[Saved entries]

____

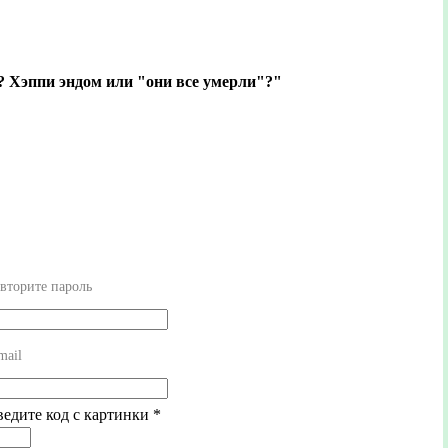
? Хэппи эндом или "они все умерли"?"
вторите пароль
mail
ведите код с картинки
*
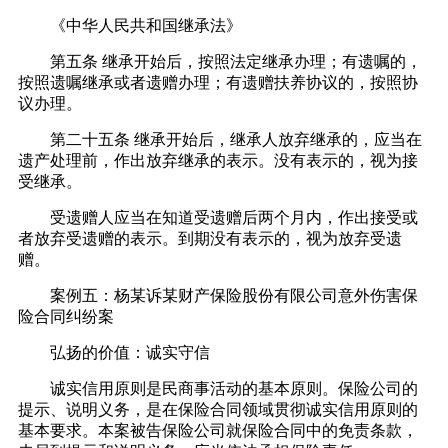
《中华人民共和国继承法》
第五条 继承开始后，按照法定继承办理；有遗嘱的，
按照遗嘱继承或者遗赠办理；有遗赠扶养协议的，按照协
议办理。
第二十五条 继承开始后，继承人放弃继承的，应当在
遗产处理前，作出放弃继承的表示。没有表示的，视为接
受继承。
受遗赠人应当在知道受遗赠后两个月内，作出接受或
者放弃受遗赠的表示。到期没有表示的，视为放弃受遗
赠。
案例五：杨某诉某财产保险股份有限公司意外伤害保
险合同纠纷案
弘扬的价值：诚实守信
诚实信用原则是民商事活动的基本原则。保险公司的
提示、说明义务，是在保险合同领域贯彻诚实信用原则的
基本要求。本案被告保险公司就保险合同中的免责条款，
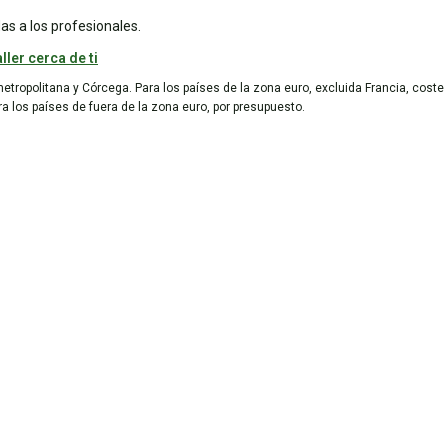
as a los profesionales.
ller cerca de ti
metropolitana y Córcega. Para los países de la zona euro, excluida Francia, coste
ara los países de fuera de la zona euro, por presupuesto.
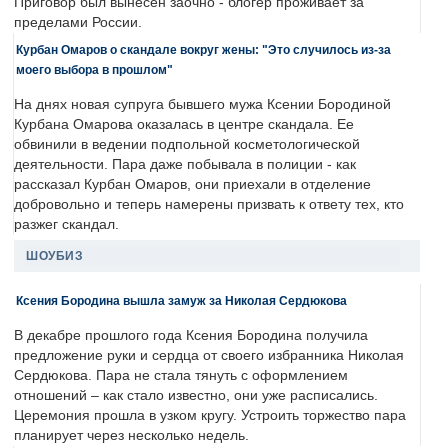
Приговор был вынесен заочно - блогер проживает за
пределами России.
Курбан Омаров о скандале вокруг жены: "Это случилось из-за
моего выбора в прошлом"
На днях новая супруга бывшего мужа Ксении Бородиной
Курбана Омарова оказалась в центре скандала. Ее
обвинили в ведении подпольной косметологической
деятельности. Пара даже побывала в полиции - как
рассказал Курбан Омаров, они приехали в отделение
добровольно и теперь намерены призвать к ответу тех, кто
разжег скандал.
ШОУБИЗ
Ксения Бородина вышла замуж за Николая Сердюкова
В декабре прошлого года Ксения Бородина получила
предложение руки и сердца от своего избранника Николая
Сердюкова. Пара не стала тянуть с оформлением
отношений – как стало известно, они уже расписались.
Церемония прошла в узком кругу. Устроить торжество пара
планирует через несколько недель.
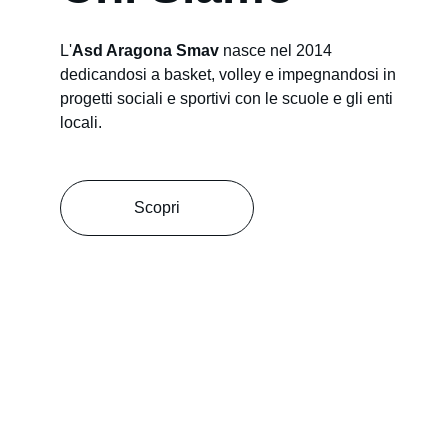
L'
Asd Aragona Smav
 nasce nel 2014 
dedicandosi a basket, volley e impegnandosi in 
progetti sociali e sportivi con le scuole e gli enti 
locali.
Scopri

____

» **THE PROBLEM**
Only lines of the data holding the word "Николая" go in the answer. Please copy each of them.

» **SOLUTION TO THE PROBLEM**
Ксения Бородина вышла замуж за Николая Сердюкова
предложение руки и сердца от своего избранника Николая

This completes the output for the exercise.